# Drahtbruch erkennen WAGO PLC



## cschum (4 September 2012)

Guten Tag zusammen,

ich bin grade dabei eine SPS zu programmieren und stehe nun vor folgendem Problem:

Aufgabenstellung:
WAGO 750-841 CPU
WAGO 750-474 AI (4-20mA) 16Bit Karte
Zustandsüberwachung von einer Klappe. Sensor (4-20mA)

Ich möchte den Zustand von einer Klappe überwachen.
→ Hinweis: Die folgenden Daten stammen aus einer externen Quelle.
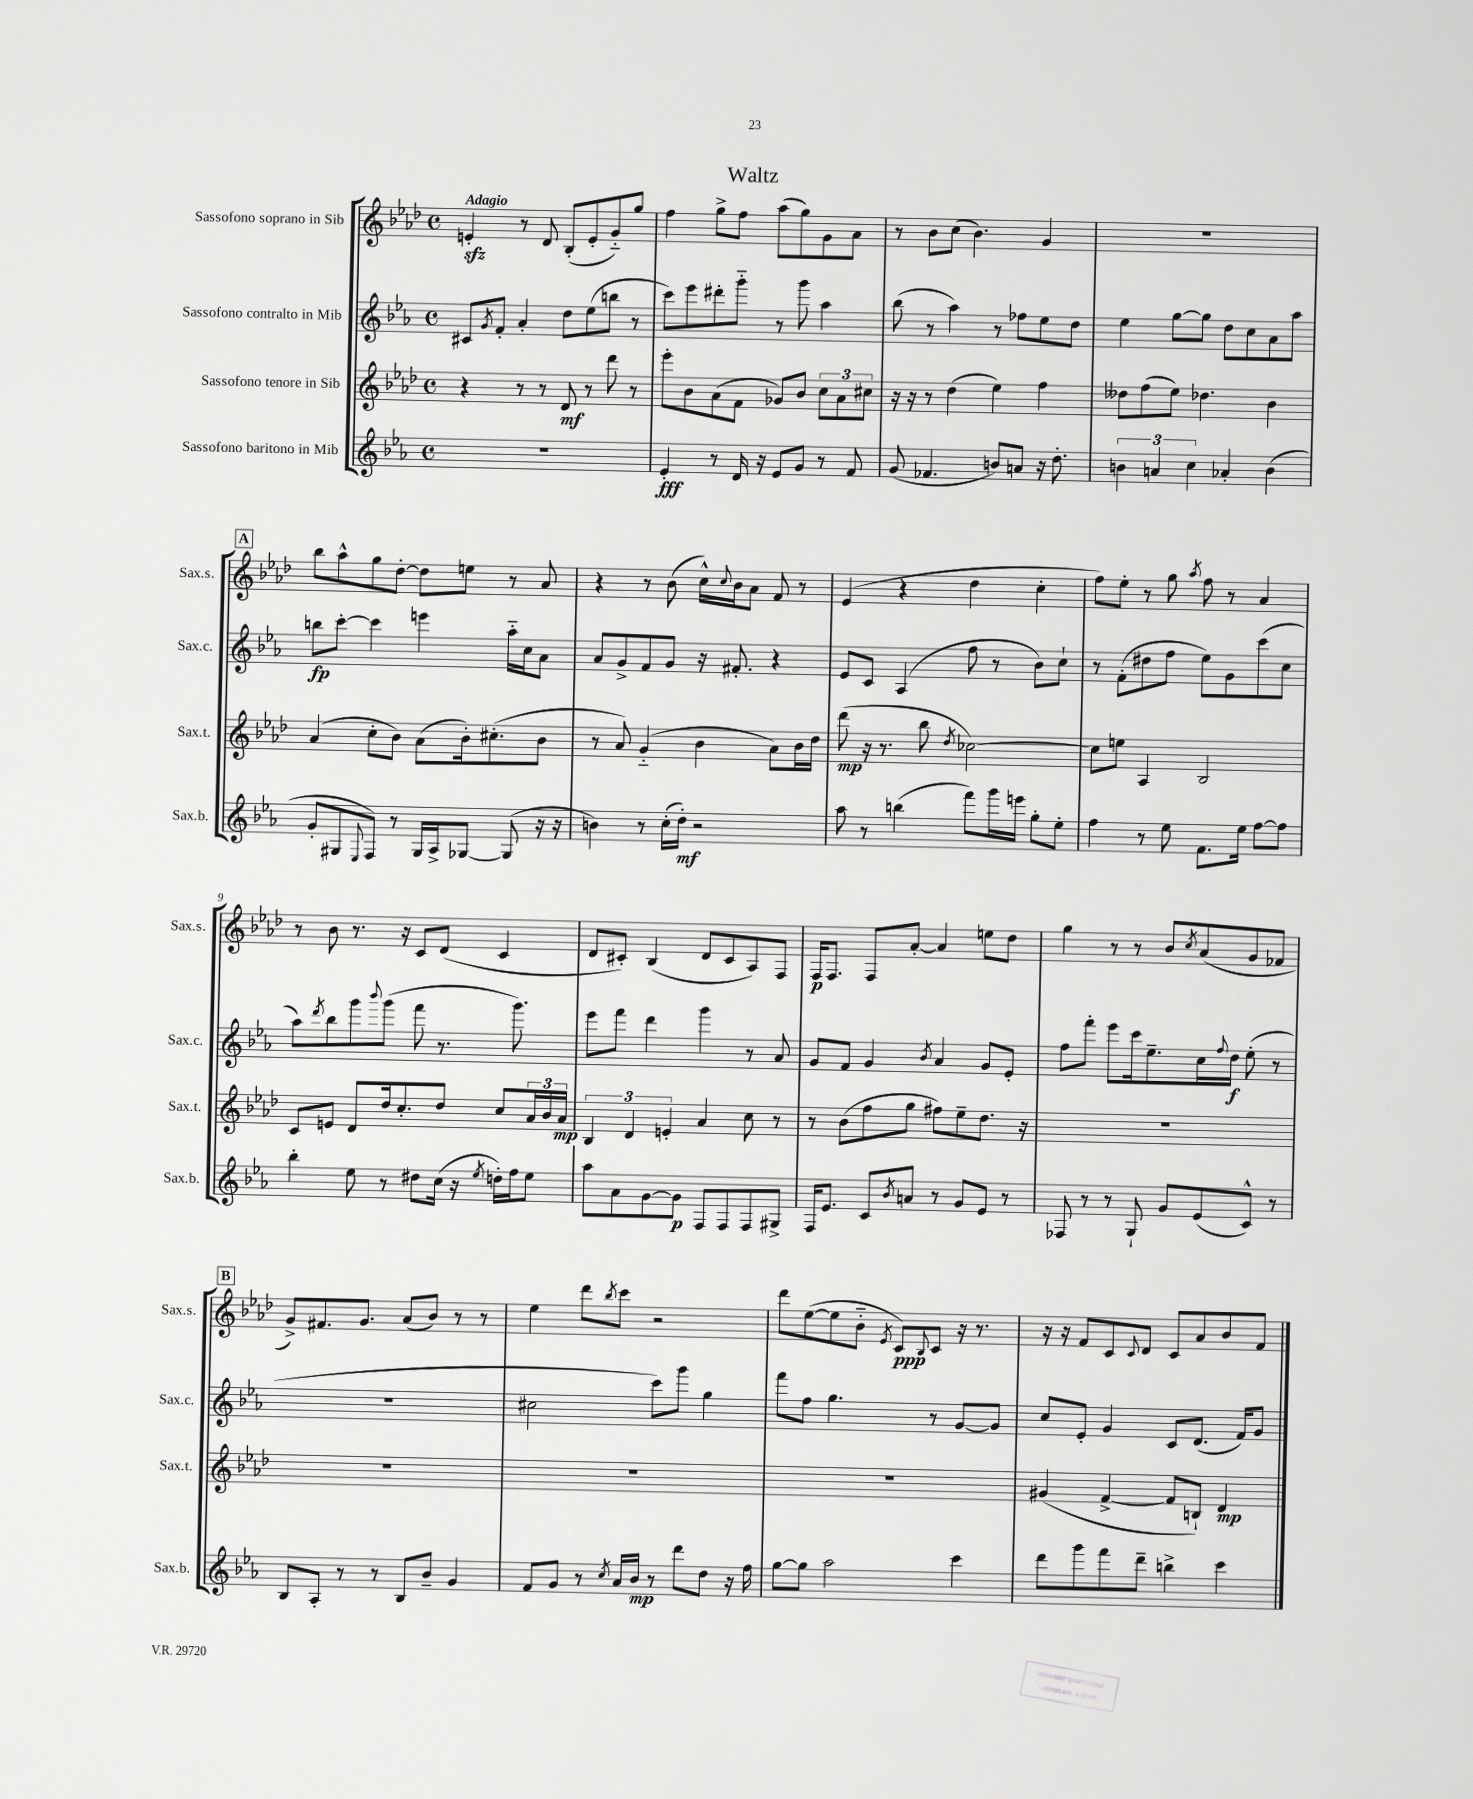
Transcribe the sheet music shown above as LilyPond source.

\header { title = "Waltz" }
<<
\new StaffGroup <<
\new Staff = "s0" \with { instrumentName = "Sassofono soprano in Sib" shortInstrumentName = "Sax.s." } {
    \clef treble \key aes \major \defaultTimeSignature \time 4/4 \tempo "Adagio"
    e'4-.\sfz r8 des'8 bes8-.( e'8-. g'8-_) g''8 |
    f''4 g''8-> f''8 aes''8( g''8) g'8 aes'8 |
    r8 bes'8 c''8( bes'4.) g'4 |
    R1 |
    \mark \markup { \box "A" } bes''8 aes''8-^ g''8 des''8~-. des''8 e''8 r8 aes'8 |
    r4 r8 bes'8( c''16-^) \appoggiatura { c''8 } bes'16 aes'8 f'8 r8 |
    ees'4( r4 des''4 c''4-. |
    f''8) ees''8-. r8 g''8 \acciaccatura { aes''8 } f''8 r8 aes'4 |
    r8 bes'8 r8. r16 c'8 des'8( c'4 |
    des'8 cis'8-.) bes4( des'8 cis'8 aes8) f8 |
    f16\p f8. f8 aes'8~-. aes'4 e''8 des''8 |
    g''4 r8 r8 bes'8 \acciaccatura { c''8 } aes'8( g'8 fes'8 |
    \mark \markup { \box "B" } g'8->) fis'8. g'8. aes'8( bes'8) r8 r8 |
    ees''4 des'''8 \acciaccatura { bes''8 } c'''8 r2 |
    des'''8 ees''8~( ees''8 bes'8-_ \acciaccatura { ees'8 } c'8\ppp) \appoggiatura { bes8 } c'8 r16 r8. |
    r16 r16 f'8 c'8 \appoggiatura { c'8 } des'8 c'8 aes'8 bes'8 f'8 \bar "|." |
}
\new Staff = "s1" \with { instrumentName = "Sassofono contralto in Mib" shortInstrumentName = "Sax.c." } {
    \clef treble \key ees \major \defaultTimeSignature \time 4/4
    cis'8 \acciaccatura { g'8 } f'8-. aes'4-. d''8 ees''8( b''8 r8 |
    c'''8) ees'''8 dis'''8-. g'''8-_ r8 g'''8 aes''4 |
    bes''8( r8 aes''4) r8 fes''8 ees''8 d''8 |
    ees''4 g''8~ g''8 d''8 c''8 aes'8 aes''8 |
    \mark \markup { \box "A" } b''8\fp c'''8~-. c'''4 e'''4 aes''16-_ c''16 aes'8 |
    aes'8 g'8-> f'8 g'8 r16 fis'8.-. r4 |
    ees'8 c'8 aes4( f''8 r8 bes'8) c''8-! |
    r8 f'8-.( dis''8 f''8 ees''8) g'8 c'''8( c''8 |
    aes''8) \acciaccatura { d'''8 } bes''8 g'''8 \appoggiatura { bes'''8 } g'''8( f'''8 r8. g'''8.) |
    ees'''8 f'''8 d'''4 g'''4 r8 aes'8 |
    g'8 f'8 g'4 \acciaccatura { bes'8 } aes'4 g'8 ees'8-. |
    f''8 f'''8-. ees'''8 c'''16 ees''8.-- c''16 \appoggiatura { f''8 } d''16\f ees''8-.( r8 |
    \mark \markup { \box "B" } R1 |
    cis''2 c'''8) g'''8 g''4 |
    f'''8 f''8 g''4. r8 g'8~ g'8 |
    c''8 ees'8-. g'4 c'8 d'8.( f'16) g'8 \bar "|." |
}
\new Staff = "s2" \with { instrumentName = "Sassofono tenore in Sib" shortInstrumentName = "Sax.t." } {
    \clef treble \key aes \major \defaultTimeSignature \time 4/4
    r4 r8 r8 des'8\mf r8 des'''8 r8 |
    ees'''8-. bes'8 aes'8( f'8 ges'8) bes'8 \tuplet 3/2 { c''8 aes'8 cis''8 } |
    r16 r16 r8 des''4( ees''4) f''4 |
    deses''8 f''8( ees''8) des''4. bes'4 |
    \mark \markup { \box "A" } aes'4( c''8-. bes'8) aes'8( bes'16-.) cis''8.-.( bes'8 |
    r8 aes'8) g'4-_( bes'4 aes'8) bes'16 des''16 |
    des'''8\mp( r16 r8. bes''8 \acciaccatura { des''8 } ces''2~) |
    ces''8 e''8 aes4 bes2 |
    c'8 e'8 des'8 des''16 c''8.-. des''8 c''8 \tuplet 3/2 { aes'16 bes'16 aes'16\mp } |
    \tuplet 3/2 { bes4 des'4 e'4-. } aes'4 c''8 r8 |
    r8 bes'8( f''8 g''8 fis''8) ees''8-- des''8. r16 |
    R1 |
    \mark \markup { \box "B" } R1 |
    R1 |
    R1 |
    gis'4( f'4~-> f'8 b8-!) des'4\mp \bar "|." |
}
\new Staff = "s3" \with { instrumentName = "Sassofono baritono in Mib" shortInstrumentName = "Sax.b." } {
    \clef treble \key ees \major \defaultTimeSignature \time 4/4
    R1 |
    ees'4-.\fff r8 d'16 r16 ees'8 g'8 r8 f'8 |
    g'8( fes'4. b'8) a'8 r16 d''8.-. |
    \tuplet 3/2 { b'4 a'4 c''4 } aes'4-. b'4( |
    \mark \markup { \box "A" } g'8-. gis8 \appoggiatura { ees8 } f8) r8 gis16 aes16-> ges8~ ges8( r16 r16 |
    b'4) r8 c''16-.( d''16-.\mf) r2 |
    aes''8 r8 b''4( f'''8) g'''16 e'''16 g''8-. ees''8-. |
    f''4 r8 ees''8 f'8. ees''16 f''8~ f''8 |
    bes''4-. ees''8 r8 dis''8 c''16( r16 \acciaccatura { ees''8 } d''16-.) f''16 ees''8 |
    aes''8 aes'8 g'8~ g'8\p f8 f8 f8 gis8-> |
    f16 ees'8. c'8 \acciaccatura { bes'8 } a'8 r8 g'8 ees'8 r8 |
    fes8 r8 r8 g8-! g'8 ees'8( c'8-^) r8 |
    \mark \markup { \box "B" } bes8 aes8-. r8 r8 bes8 bes'8-- g'4 |
    f'8 g'8 r8 \acciaccatura { c''8 } aes'16 bes'16\mp r8 d'''8 d''8 r16 f''16 |
    g''8~ g''8 aes''2 c'''4 |
    d'''8 g'''8 f'''8 d'''8-- b''4-> c'''4 \bar "|." |
}
>>
>>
Die Klappe ist im Moment geschlossen, an der SPS liegen 4 mA an.
Mein IW von der Karte hat einen Wert von 0, wenn ich die Klappe komplett geöffnet habe habe ich einen Wert von 32767. Das passt ja alles soweit.
Ich habe jetzt mal einen Drahtbruch simuliert, nur leider bekomme ich trotzdem einen Wert von 0 in meinem IW.
Wie kann man hier einen Drahtbruch realisieren?


Vielen Dank im Voraus.

Gruß


----------



## dentech (4 September 2012)

Wenn du eine Analogbaugruppe hast, müsste bei 4mA doch mehr als 0 rauskommen oder bin ich da auf dem falschen dampfer?


----------



## cschum (4 September 2012)

Hallo,
erst einmal Danke für deine Antwort.
Also im WAGO IO Check steht an der Karte 4mA und das IW in Codesys hat einen Wert von 0.


----------



## dentech (4 September 2012)

Mit Wago kenne ich mich nicht aus, aber bei Siemens ist es doch so, dass du einen Wert über 0 bekommst und dann den als 0 benutzt. Wenn natürlich der Wert 0 ist, hast du einen Drahtbruch.


----------



## cschum (4 September 2012)

Hmm. In den WAGO Handbüchern schreiben die was von Statusbytes. Nur ich weiß nicht wie ich auf diese zugreifen soll.


----------



## dentech (4 September 2012)

So wie das da steht müsste doch deine 4 mA in der SPS 4096 dezimal ergeben


----------



## cschum (4 September 2012)

Sorry, das war die falsche Beschreibung. Jetzt habe ich die richtige Angehängt!


----------



## dentech (4 September 2012)

Ich glaube, da musst du mit der letzten Spalte in der Tabelle arbeiten. LED Fehler AI 1,2. Wie auch immer das geht.


----------



## cschum (4 September 2012)

Ja ich muss auf das Status Byte zugreifen.
Nur ich weiß nicht wie.


----------



## Thruser (5 September 2012)

Hallo,

so einfach geht es nicht. Wir haben damals die Aussage vom  Support bekommen, daß man keinen direkten Zugriff von der SPS aus auf  das Statusbyte hat.

Du mußt die Funktion GET_TERMINALDIAG aus der  wagolibterminaldig.lib nehmen. Wenn ich mich richtig erinnere arbeitet  die aber ereignisgesteuert, d.h. Du bekommst eine Meldung wenn der  Fehler gekommen ist und dann erst wieder wenn er gegangen ist. Du mußt  den Fehler zwischenspeichern.

Sonst mal den Wago Support dazu nerven. Ich kann hier auch gerade nichts mehr zu der Lib finden. Die hat nur diese eine Funktion.

Gruß
Thruser


----------